Ingredients
Equipment
Method
Baking Instructions
- Preheat your oven to 350°F (175°C) and prepare a muffin tin by lining it with cupcake liners.
- In a medium bowl, whisk together 1 ½ cups of all-purpose flour, 2 tsp of baking powder, and a pinch of salt.
- In a large mixing bowl, beat together ½ cup of honey, ½ cup of softened butter, and ½ cup of sugar until creamy and light.
- Incorporate 2 large eggs and mix in 1 tsp of vanilla extract.
- Gradually add the dry ingredients to the wet mixture, alternating with ½ cup of milk.
- Gently fold in 1 cup of diced fresh peaches into the batter.
- Evenly divide the batter among the prepared liners, filling them about two-thirds full.

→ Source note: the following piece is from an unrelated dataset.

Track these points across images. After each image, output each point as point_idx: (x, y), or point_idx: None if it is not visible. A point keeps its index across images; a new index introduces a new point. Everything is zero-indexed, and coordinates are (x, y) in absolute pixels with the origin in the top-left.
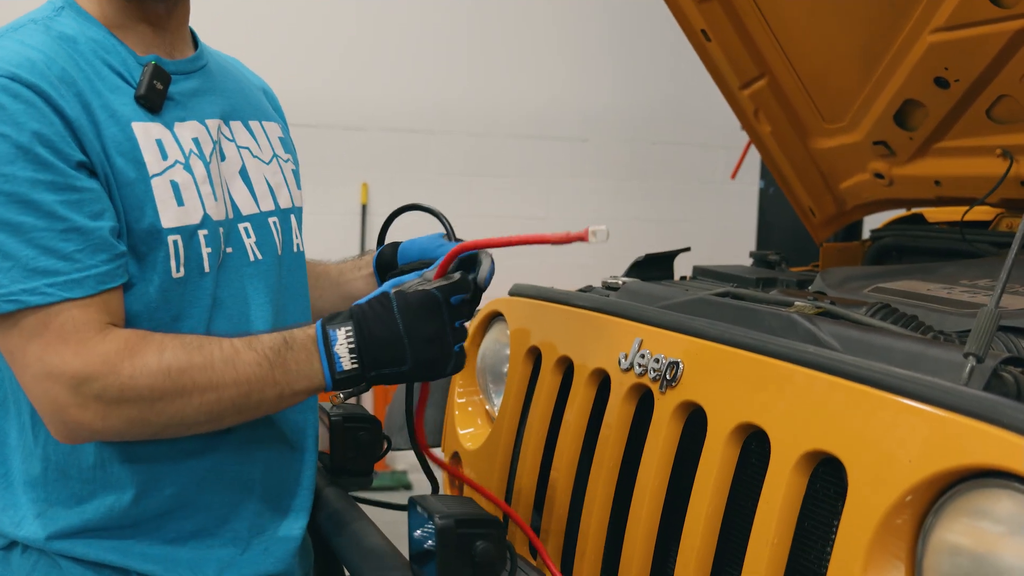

- Bake for 18-22 minutes, or until a toothpick inserted comes out clean.
- Allow them to cool completely in the pan.
- In a mixing bowl, beat together 8 oz of cream cheese and ¼ cup of butter until smooth. Gradually add in ¼ cup of honey, 1 tsp of vanilla, and 2 cups of powdered sugar.
- Frost each cupcake with the cream cheese mixture once they are completely cooled.
Nutrition
Notes
Ensure butter, eggs, and cream cheese are at room temperature for a smoother batter. Avoid overmixing to keep cupcakes light and fluffy. Garnish with fresh peach slices or a drizzle of honey.